[Saved entries]
○ ○ ○ ○ ○

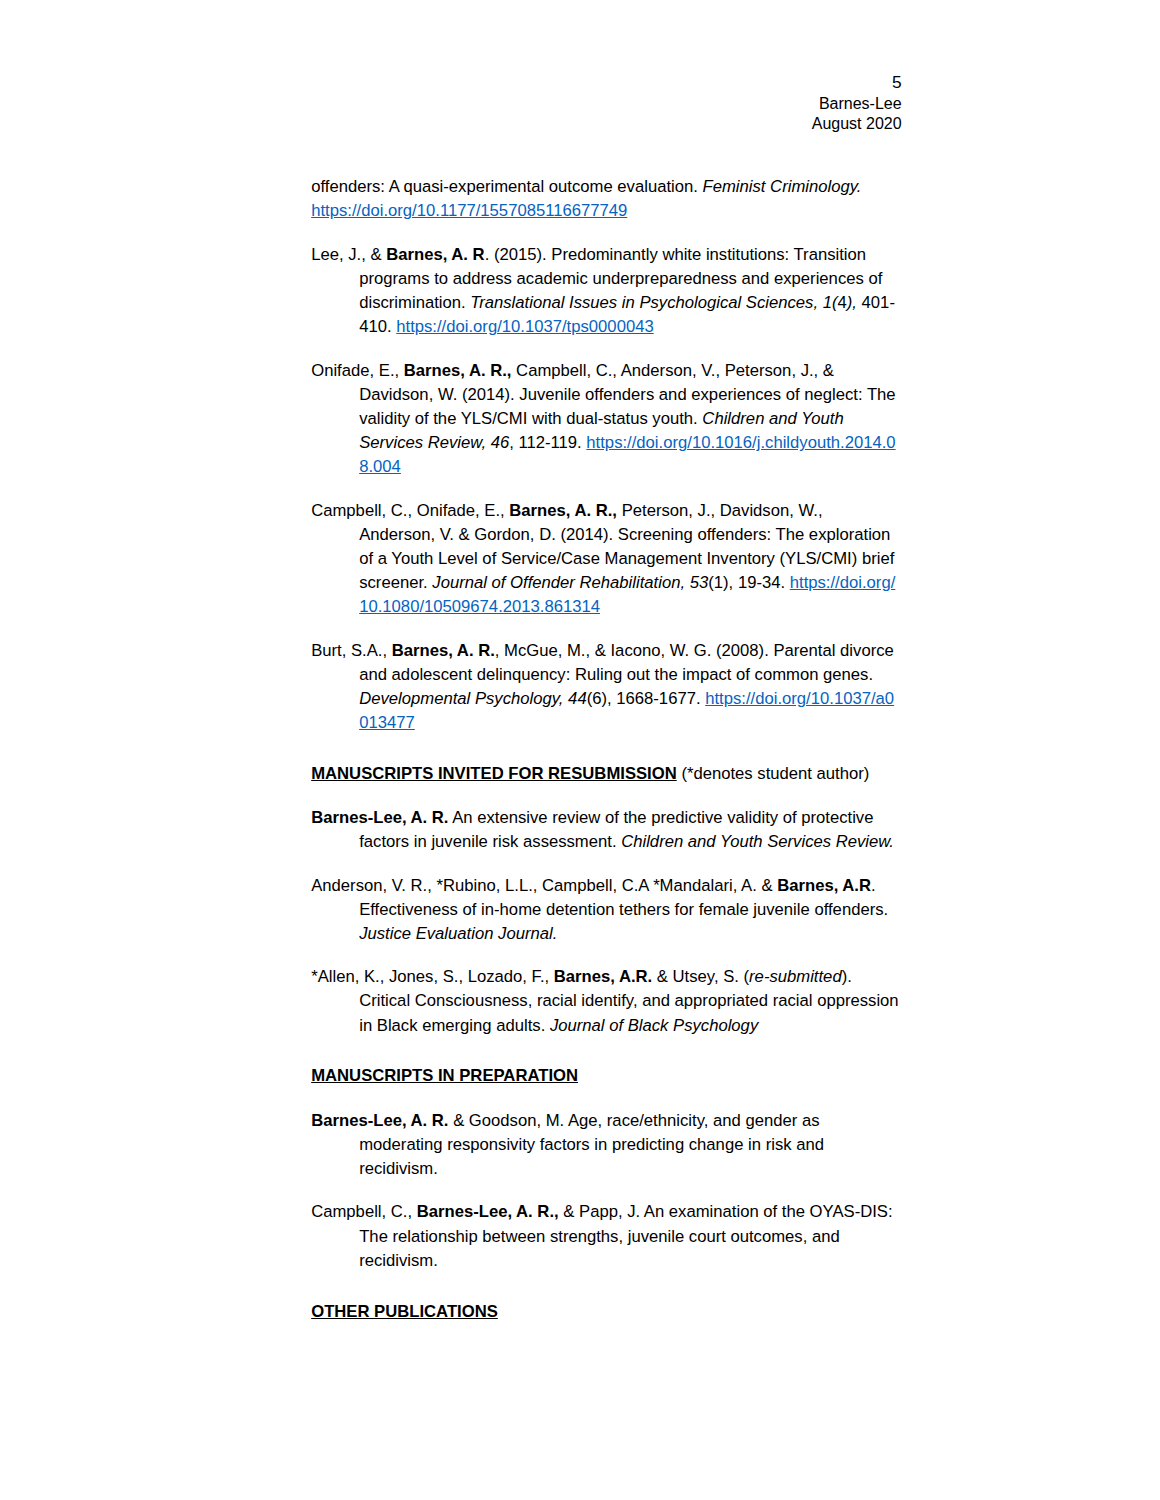5
Barnes-Lee
August 2020
offenders: A quasi-experimental outcome evaluation. Feminist Criminology.
https://doi.org/10.1177/1557085116677749
Lee, J., & Barnes, A. R. (2015). Predominantly white institutions: Transition programs to address academic underpreparedness and experiences of discrimination. Translational Issues in Psychological Sciences, 1(4), 401-410. https://doi.org/10.1037/tps0000043
Onifade, E., Barnes, A. R., Campbell, C., Anderson, V., Peterson, J., & Davidson, W. (2014). Juvenile offenders and experiences of neglect: The validity of the YLS/CMI with dual-status youth. Children and Youth Services Review, 46, 112-119. https://doi.org/10.1016/j.childyouth.2014.08.004
Campbell, C., Onifade, E., Barnes, A. R., Peterson, J., Davidson, W., Anderson, V. & Gordon, D. (2014). Screening offenders: The exploration of a Youth Level of Service/Case Management Inventory (YLS/CMI) brief screener. Journal of Offender Rehabilitation, 53(1), 19-34. https://doi.org/10.1080/10509674.2013.861314
Burt, S.A., Barnes, A. R., McGue, M., & Iacono, W. G. (2008). Parental divorce and adolescent delinquency: Ruling out the impact of common genes. Developmental Psychology, 44(6), 1668-1677. https://doi.org/10.1037/a0013477
MANUSCRIPTS INVITED FOR RESUBMISSION
(*denotes student author)
Barnes-Lee, A. R. An extensive review of the predictive validity of protective factors in juvenile risk assessment. Children and Youth Services Review.
Anderson, V. R., *Rubino, L.L., Campbell, C.A *Mandalari, A. & Barnes, A.R. Effectiveness of in-home detention tethers for female juvenile offenders. Justice Evaluation Journal.
*Allen, K., Jones, S., Lozado, F., Barnes, A.R. & Utsey, S. (re-submitted). Critical Consciousness, racial identify, and appropriated racial oppression in Black emerging adults. Journal of Black Psychology
MANUSCRIPTS IN PREPARATION
Barnes-Lee, A. R. & Goodson, M. Age, race/ethnicity, and gender as moderating responsivity factors in predicting change in risk and recidivism.
Campbell, C., Barnes-Lee, A. R., & Papp, J. An examination of the OYAS-DIS: The relationship between strengths, juvenile court outcomes, and recidivism.
OTHER PUBLICATIONS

○ ○ ○ ○ ○

* _PROBLEM_
In the records above, find the line containing "https://doi.org/10.1177/1557085116677749" and output every line from the first through that one, exactly, omitting pictures.

* _THE COMPLETED TASK_
5
Barnes-Lee
August 2020
offenders: A quasi-experimental outcome evaluation. Feminist Criminology.
https://doi.org/10.1177/1557085116677749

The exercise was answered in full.